In Washington, the U.S. Nuclear Regulatory Commission (NRC)
said radioactivity would disperse over the long distance and it
did not expect any harmful amounts to reach the country.
"We expect the United States to avoid any levels of harmful
radiation," NRC spokesman Joey Ledford told Reuters. "We do not
anticipate any threat to American interests."
The Swedish official, research director Lars-Erik De Geer of
the Swedish Defence Research Institute, was citing data from a
network of international monitoring stations set up to detect
signs of any nuclear weapons tests.
Also stressing the levels were not dangerous for people, he
predicted particles would eventually also continue across the
Atlantic and reach Europe.
"It is not something you see normally," he said by phone
from Stockholm, adding the results he now had were based on
observations from earlier in the week. But, "it is not high from
any danger point of view."
De Geer said he was convinced they would eventually be
detected over the whole northern hemisphere.
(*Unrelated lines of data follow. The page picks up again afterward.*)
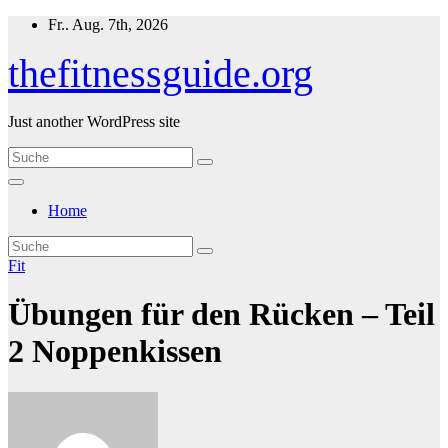
Zum
Fr.. Aug. 7th, 2026
Inhalt
springen
thefitnessguide.org
Just another WordPress site
Home
Fit
Übungen für den Rücken – Teil
2 Noppenkissen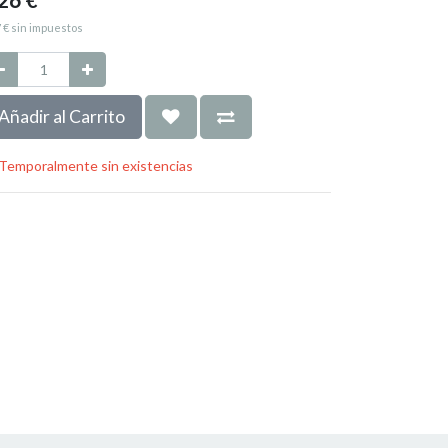
7
€
sin impuestos
Añadir al Carrito
Temporalmente sin existencias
"It is only a question of very, very low activities so it is
nothing for people to worry about," De Geer said.
"In the past when they had nuclear weapons tests in China
... then there were similar clouds all the time without anybody
caring about it at all," he said.
De Geer said the main air movement in the northern half of
the globe normally went from west to east, but suggested the
direction occasionally changed and at times turned.
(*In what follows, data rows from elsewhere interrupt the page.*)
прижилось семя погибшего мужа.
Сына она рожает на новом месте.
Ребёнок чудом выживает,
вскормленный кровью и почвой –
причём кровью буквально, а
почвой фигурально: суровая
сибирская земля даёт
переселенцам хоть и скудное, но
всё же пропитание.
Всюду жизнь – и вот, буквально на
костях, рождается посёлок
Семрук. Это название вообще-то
In Geneva, the U.N.'s World Meteorological Organisation
(WMO) said on Thursday that a "northwesterly winter monsoon flow
prevails over the eastern and northern part of Japan" and that
this was expected to remain the case until around midnight GMT.
The New York Times earlier said a forecast of the possible
movement of the radioactive plume showed it churning across the
Pacific, and touching the Aleutian Islands on Thursday before
hitting southern California late on Friday.
It said the projection was made by the Comprehensive Test
Ban Treaty Organisation (CTBTO), a Vienna-based independent body
for monitoring possible breaches of the test ban.
The CTBTO has more than 60 stations around the world which
can pick up very low levels of radioactive particles such as
caesium and iodine isotopes.
It continuously provides data to its member states,
including Sweden, but does not make the details public.
De Geer said he believed the radioactive particles would
"eventually also come here".
The New York Times said health and nuclear experts
emphasized radiation would be diluted as it travelled and at
worst would have extremely minor health consequences in the
In a similar way, radiation from the Chernobyl disaster in
1986 spread around the globe and reached the west coast of the
United States in 10 days, its levels measurable but minuscule.